We suggest that you:

  • know your customers/suppliers – so you know whether they fall within the definition of smaller business. Ask questions!
  •  review your contracts with smaller businesses as a matter of priority, so that you can ensure that your contracts are fair, and you avoid investigation by ACCC, ASIC and/or Fair Trading. If your contracts do contain terms that may be considered unfair, then consider how important the terms in that contract are to your business and whether the terms protect your legitimate business interests.
  • consider structuring the value of the contract so that you exceed the monetary threshold
  • consider developing a separate set of contracts for smaller business clients, and another set of contracts for other business clients – if you are in the transport industry, develop a separate set of contracts for shipping contracts (being an excluded contract).

The law will only apply to contracts entered into or renewed from 12 November 2016, so there is approximately 12 months for you to review and amend your standard form contracts if required.

What can we do if we believe that our small business has entered into an unfair contract?

Whilst having an unfair term in a contract is not an offence (meaning that no pecuniary penalties apply), the smaller business has the right to commence court proceedings against the other business to apply for orders that part of the contract is set aside (that is, declared void) or varied (that is, changed so that it is fair).

If the other business attempts to enforce the unfair term(s) against the smaller business, then the smaller business could seek compensation from the Court.

Of course, it is always our recommendation that if you believe that you have rights against another party, obtain legal advice first, then attempt to negotiate a resolution to the issue without rushing off to Court.

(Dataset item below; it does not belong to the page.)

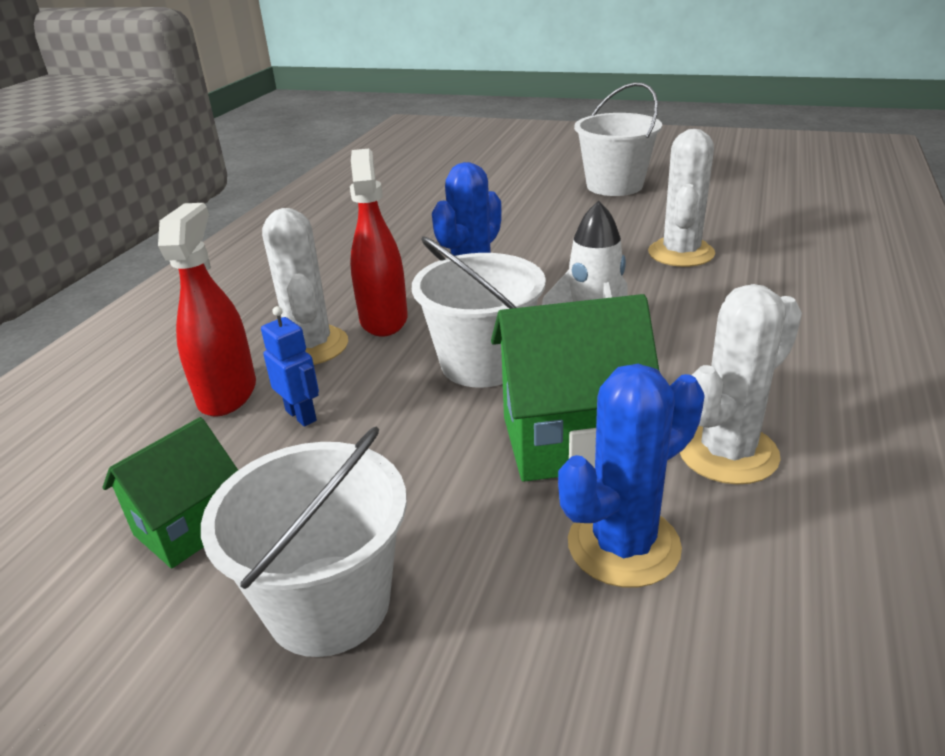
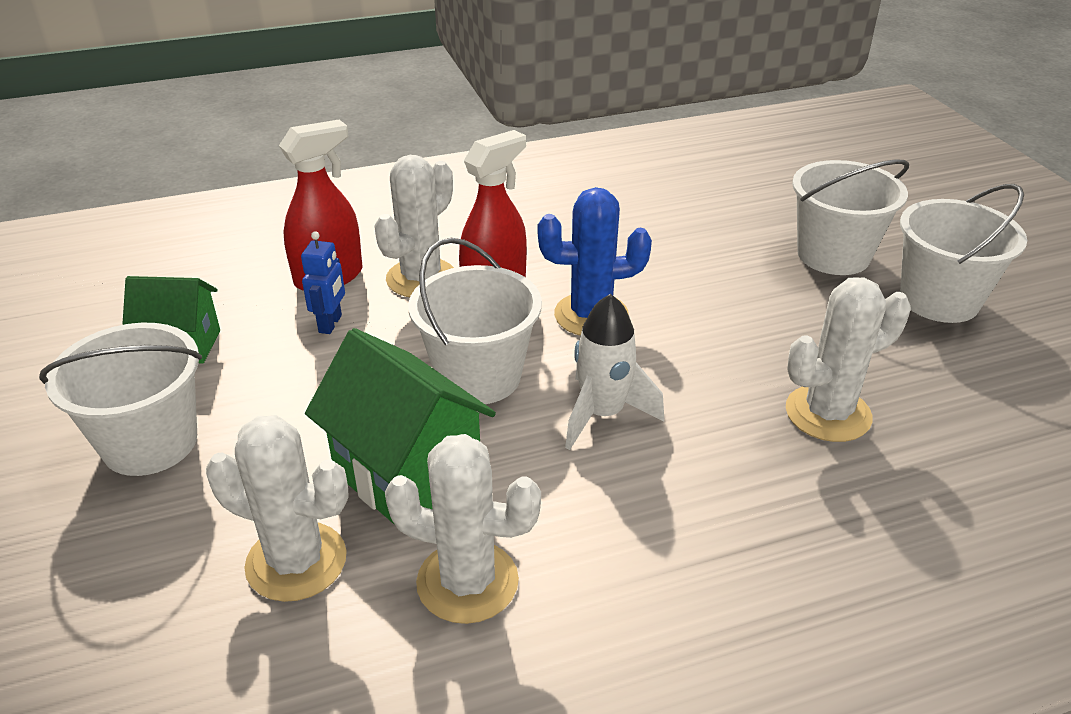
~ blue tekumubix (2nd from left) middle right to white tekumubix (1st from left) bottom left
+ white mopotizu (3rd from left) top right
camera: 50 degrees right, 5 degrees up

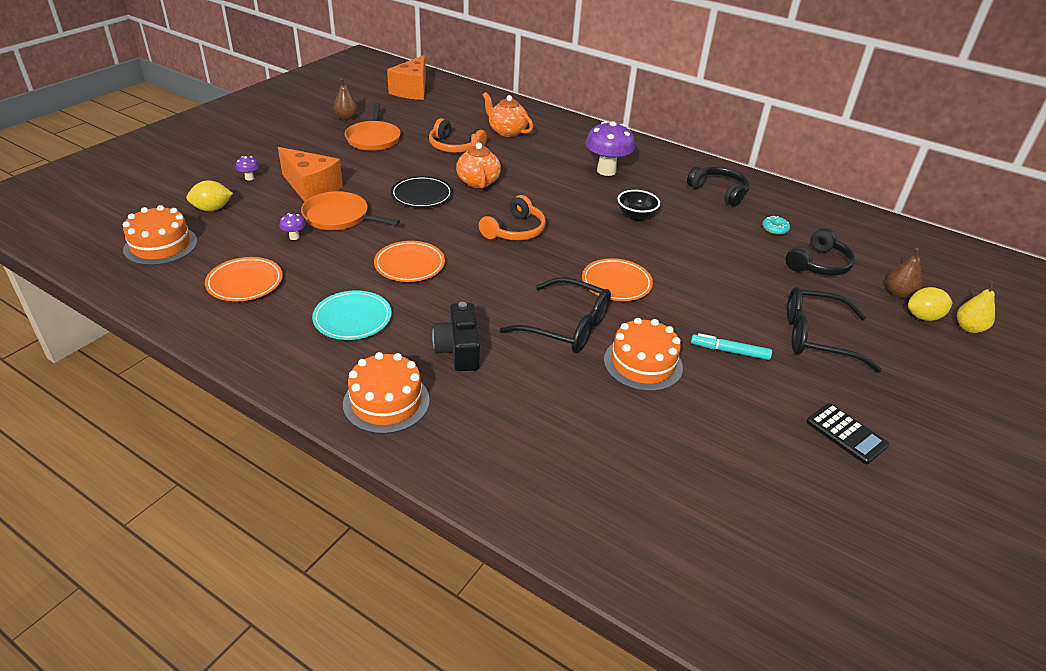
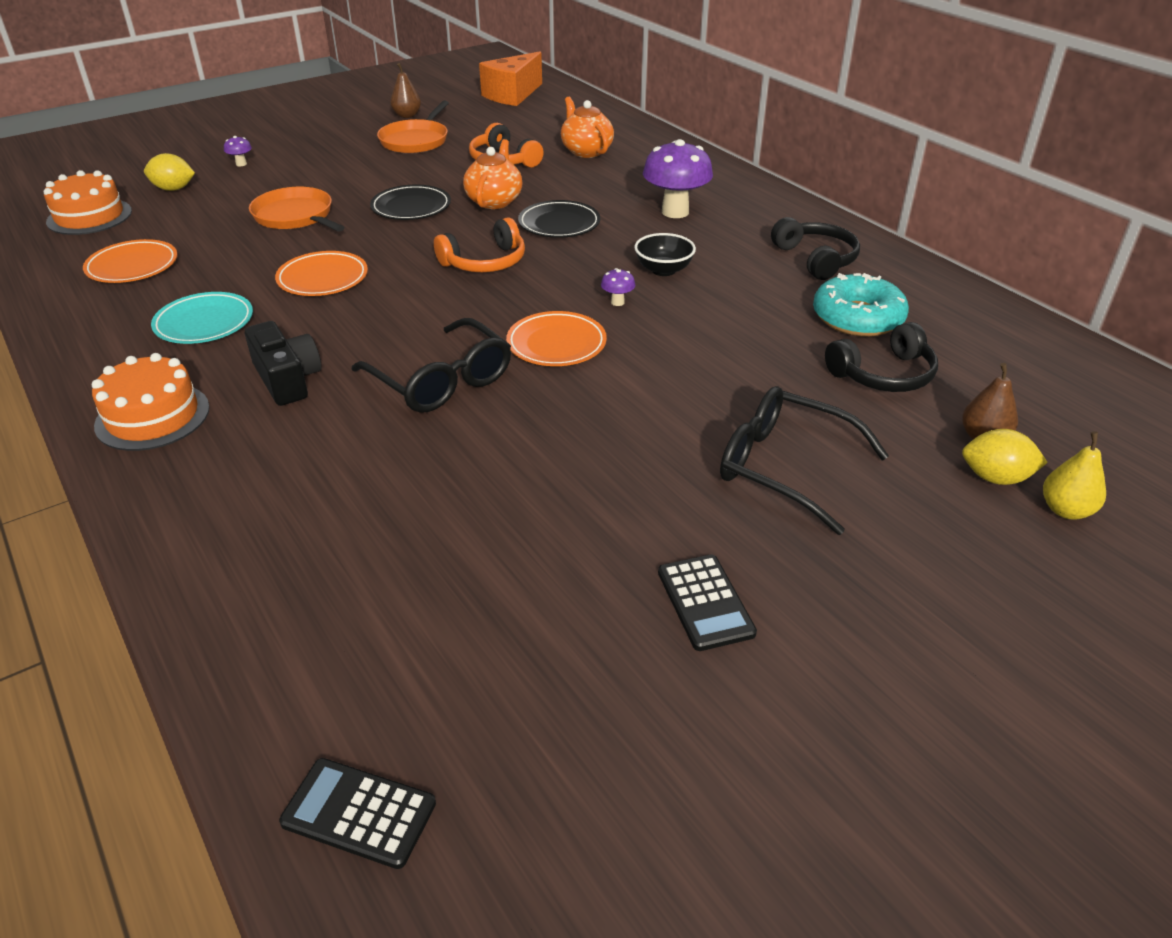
- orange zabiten (1st from left) top left
~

Alleged misrepresentations and unconscionability in the training industry

The ACCC has commenced proceedings in the Federal Court against a training college which offered VET FEE-HELP Diploma courses,costing from $18,000 to $21,000 per course.ACCC

It is alleged that:

False or misleading representations

  • between January and October 2015, Phoenix Institute of Australia Pty Ltd and Community Training Initiatives Pty Ltd (through the trading name “Mytime Learning“) enrolled more than 9,000 students in 17,000 courses and received in excess of $100 million from the Commonwealth for those enrolments.
  • Phoenix represented to prospective students that:
    • they would receive a free laptop; and
    • the course(s) were free – or free if the student did not earn approximately more than $50,000 per annum.

In fact:

  • the laptop was received on loan; and
  • the course(s) incurred a VET FEE-HELP debt payable to the Commonwealth Government, with repayment commencing once the student earned more than a particular amount ($54,126 in the 2014-2015 income year).

Unconscionable conduct

  • The enrolment process targeted vulnerable groups, such as consumers from low-socioeconomic background and consumers with intellectual disabilities
  • The courses were online, requiring a computer and ability to email, something which was difficult for many of the enrolled students to comply with.

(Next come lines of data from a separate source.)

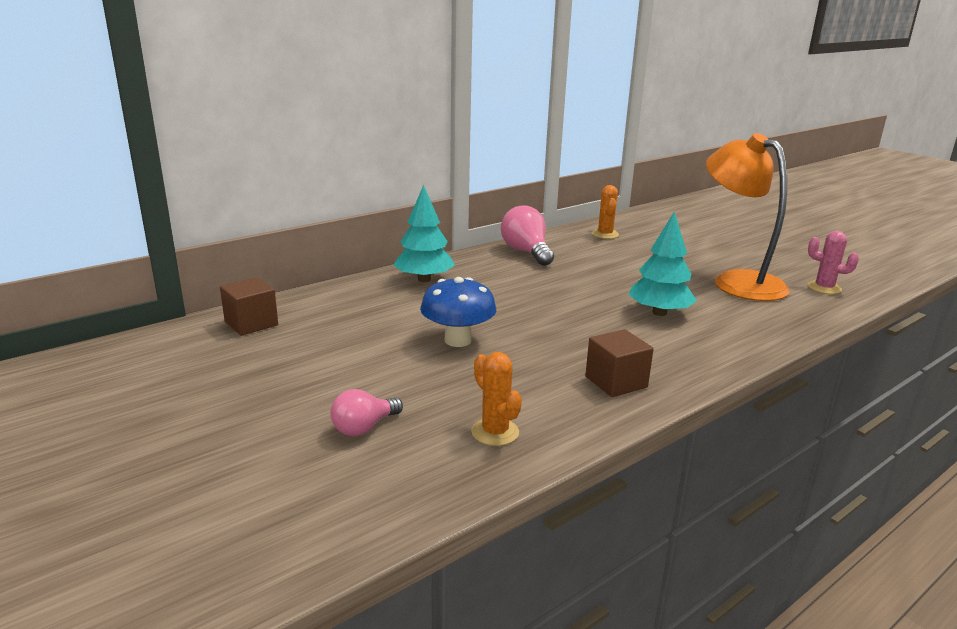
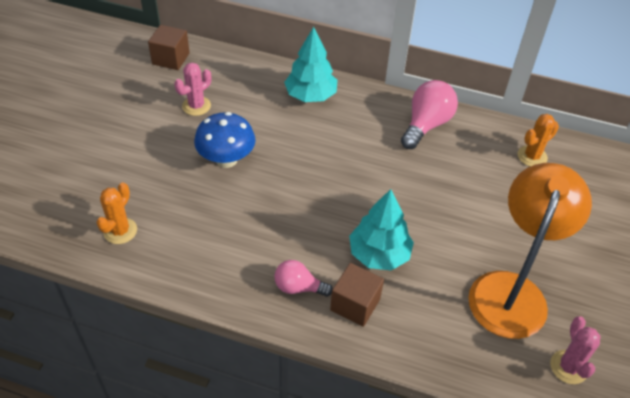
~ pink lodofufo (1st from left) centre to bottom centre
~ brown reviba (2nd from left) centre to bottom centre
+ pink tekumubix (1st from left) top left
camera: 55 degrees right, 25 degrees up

The ACCC is seeking orders cancelling the VET FEE-HELP debts and pecuniary penalties.  The ACCC and the Commonwealth are seeking:

  • declarations,
  • injunctions,
  • orders for the repayment of course fees paid by the Commonwealth to Phoenix
  • corrective notices
  • orders requiring the implementation of a consumer law compliance program
  • costs.

The matter will be first heard in the Federal Court on 15 December 2015.